== READING PASSAGE ==

NFSv4.1/pnfs: Separate out metadata and data consistency for pNFS

The LAYOUTCOMMIT operation means different things to different layout types.
For blocks and objects, it is both a data and metadata consistency operation.
For files and flexfiles, it is only a metadata consistency operation.

This patch separates out the 2 cases, allowing the files/flexfiles layout
drivers to optimise away the data consistency calls to layoutcommit.

Signed-off-by: Trond Myklebust <trond.myklebust@primarydata.com>
diff --git a/fs/nfs/blocklayout/blocklayout.c b/fs/nfs/blocklayout/blocklayout.c
index 1cac3c1..d2554fe 100644
--- a/fs/nfs/blocklayout/blocklayout.c
+++ b/fs/nfs/blocklayout/blocklayout.c
@@ -890,6 +890,7 @@
 	.free_deviceid_node		= bl_free_deviceid_node,
 	.pg_read_ops			= &bl_pg_read_ops,
 	.pg_write_ops			= &bl_pg_write_ops,
+	.sync				= pnfs_generic_sync,
 };
 
 static int __init nfs4blocklayout_init(void)
diff --git a/fs/nfs/filelayout/filelayout.c b/fs/nfs/filelayout/filelayout.c
index a317b00..a46bf6d 100644
--- a/fs/nfs/filelayout/filelayout.c
+++ b/fs/nfs/filelayout/filelayout.c
@@ -1139,6 +1139,7 @@
 	.write_pagelist		= filelayout_write_pagelist,
 	.alloc_deviceid_node	= filelayout_alloc_deviceid_node,
 	.free_deviceid_node	= filelayout_free_deviceid_node,
+	.sync			= pnfs_nfs_generic_sync,
 };
 
 static int __init nfs4filelayout_init(void)

===
== INFORMATION SHOWN ==

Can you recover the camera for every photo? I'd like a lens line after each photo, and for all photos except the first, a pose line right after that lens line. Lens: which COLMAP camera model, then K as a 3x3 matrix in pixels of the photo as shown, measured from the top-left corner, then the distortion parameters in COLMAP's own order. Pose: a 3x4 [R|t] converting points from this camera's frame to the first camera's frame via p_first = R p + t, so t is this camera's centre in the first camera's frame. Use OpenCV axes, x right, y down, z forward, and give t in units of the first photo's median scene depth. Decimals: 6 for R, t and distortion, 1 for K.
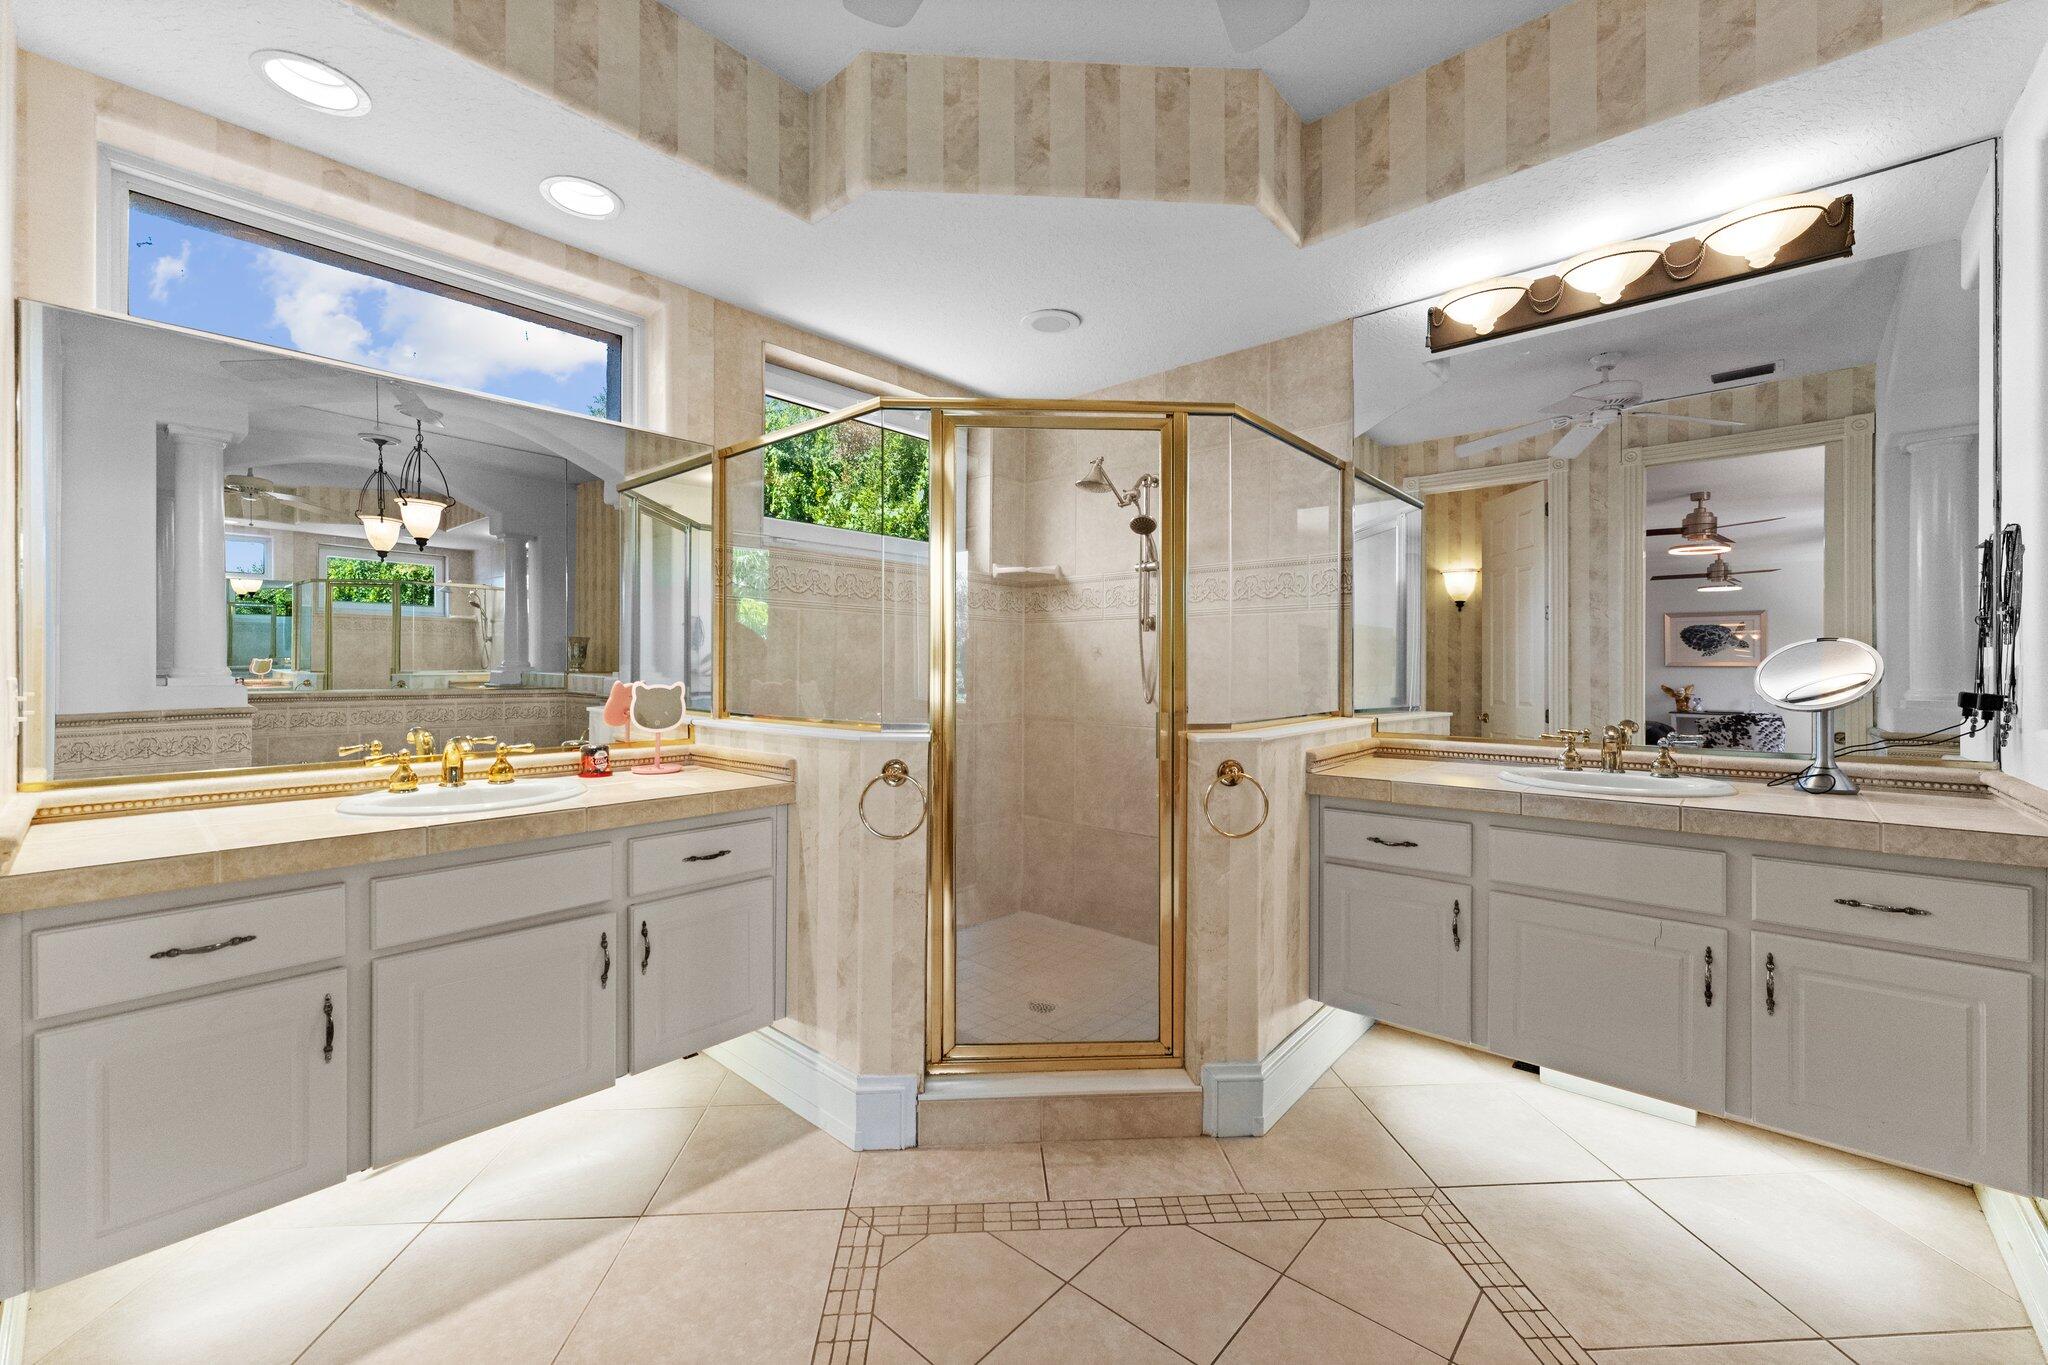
lens RADIAL K [[813.1, 0, 1016.6], [0, 813.1, 676.2], [0, 0, 1]] dist [0.001324, 0.000115]
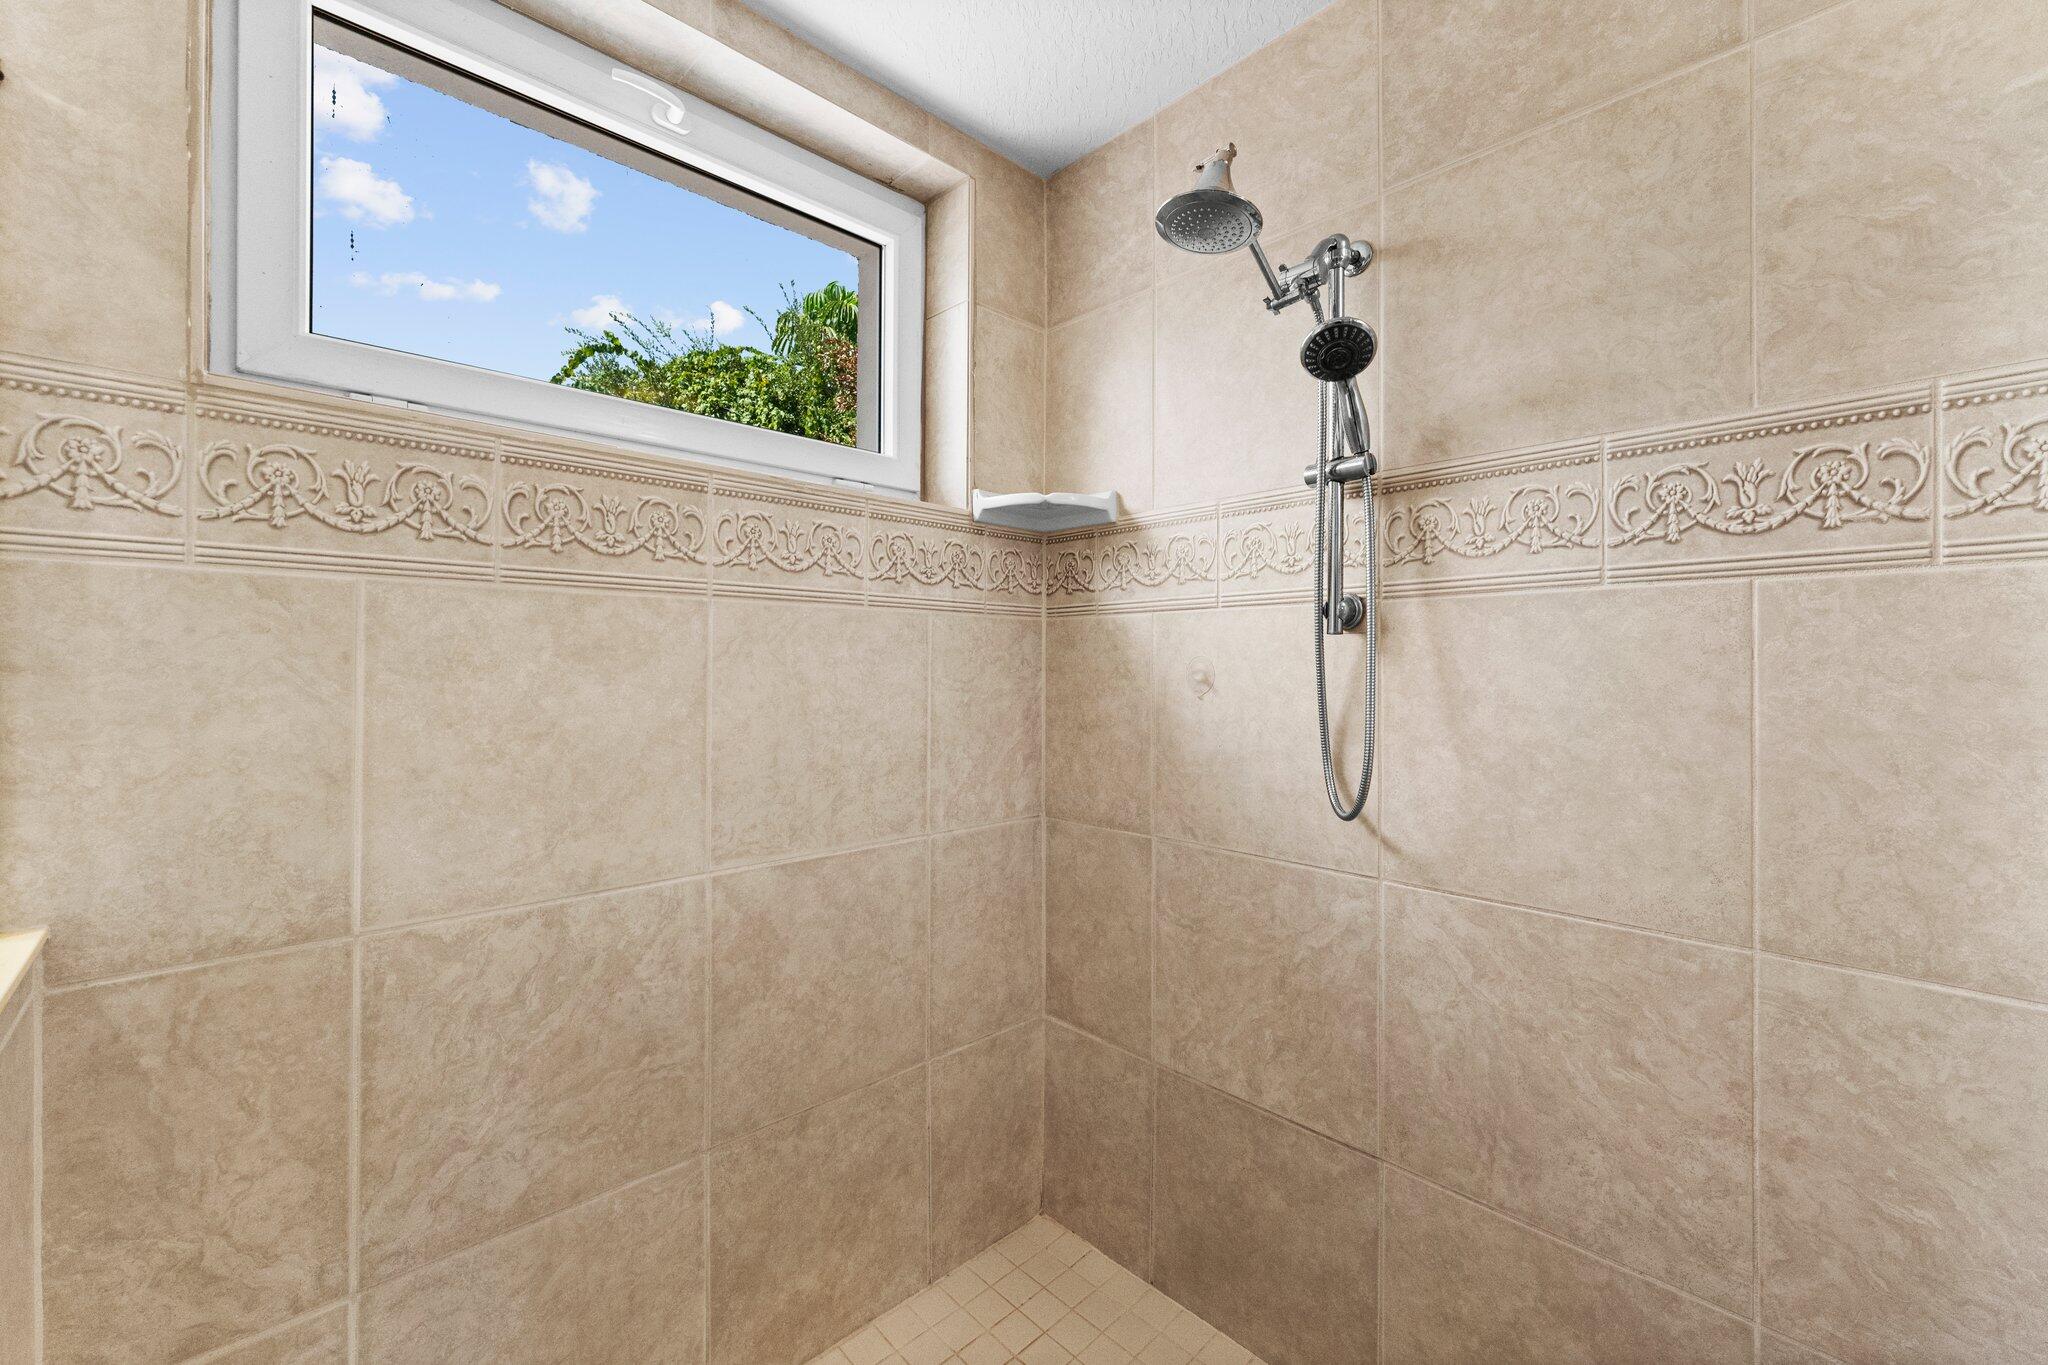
lens RADIAL K [[813.1, 0, 1023.2], [0, 813.1, 670.5], [0, 0, 1]] dist [0.001324, 0.000115]
pose [[0.997107, -0.003416, -0.075931, 0.034704], [0.003109, 0.999987, -0.004161, -0.033180], [0.075945, 0.003913, 0.997104, 0.547006]]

===

» WORK ITEM
Write the next part of the pNFS consistency patch, starting after its last line.

» ANSWER FOR THIS EXERCISE
diff --git a/fs/nfs/flexfilelayout/flexfilelayout.c b/fs/nfs/flexfilelayout/flexfilelayout.c
index 92d2943..f3ff66e 100644
--- a/fs/nfs/flexfilelayout/flexfilelayout.c
+++ b/fs/nfs/flexfilelayout/flexfilelayout.c
@@ -1509,6 +1509,7 @@
 	.write_pagelist		= ff_layout_write_pagelist,
 	.alloc_deviceid_node    = ff_layout_alloc_deviceid_node,
 	.encode_layoutreturn    = ff_layout_encode_layoutreturn,
+	.sync			= pnfs_nfs_generic_sync,
 };
 
 static int __init nfs4flexfilelayout_init(void)
diff --git a/fs/nfs/nfs4file.c b/fs/nfs/nfs4file.c
index befe7a2..866842b 100644
--- a/fs/nfs/nfs4file.c
+++ b/fs/nfs/nfs4file.c
@@ -112,7 +112,7 @@
 		mutex_lock(&inode->i_mutex);
 		ret = nfs_file_fsync_commit(file, start, end, datasync);
 		if (!ret)
-			ret = pnfs_layoutcommit_inode(inode, true);
+			ret = pnfs_sync_inode(inode, !!datasync);
 		mutex_unlock(&inode->i_mutex);
 		/*
 		 * If nfs_file_fsync_commit detected a server reboot, then
diff --git a/fs/nfs/objlayout/objio_osd.c b/fs/nfs/objlayout/objio_osd.c
index 8b5e0e6..5aaed36 100644
--- a/fs/nfs/objlayout/objio_osd.c
+++ b/fs/nfs/objlayout/objio_osd.c
@@ -637,6 +637,8 @@
 	.pg_read_ops             = &objio_pg_read_ops,
 	.pg_write_ops            = &objio_pg_write_ops,
 
+	.sync			 = pnfs_generic_sync,
+
 	.free_deviceid_node	 = objio_free_deviceid_node,
 
 	.encode_layoutcommit	 = objlayout_encode_layoutcommit,
diff --git a/fs/nfs/pnfs.c b/fs/nfs/pnfs.c
index c2ce2db..3f0affe 100644
--- a/fs/nfs/pnfs.c
+++ b/fs/nfs/pnfs.c
@@ -2231,6 +2231,13 @@
 }
 EXPORT_SYMBOL_GPL(pnfs_layoutcommit_inode);
 
+int
+pnfs_generic_sync(struct inode *inode, bool datasync)
+{
+	return pnfs_layoutcommit_inode(inode, true);
+}
+EXPORT_SYMBOL_GPL(pnfs_generic_sync);
+
 struct nfs4_threshold *pnfs_mdsthreshold_alloc(void)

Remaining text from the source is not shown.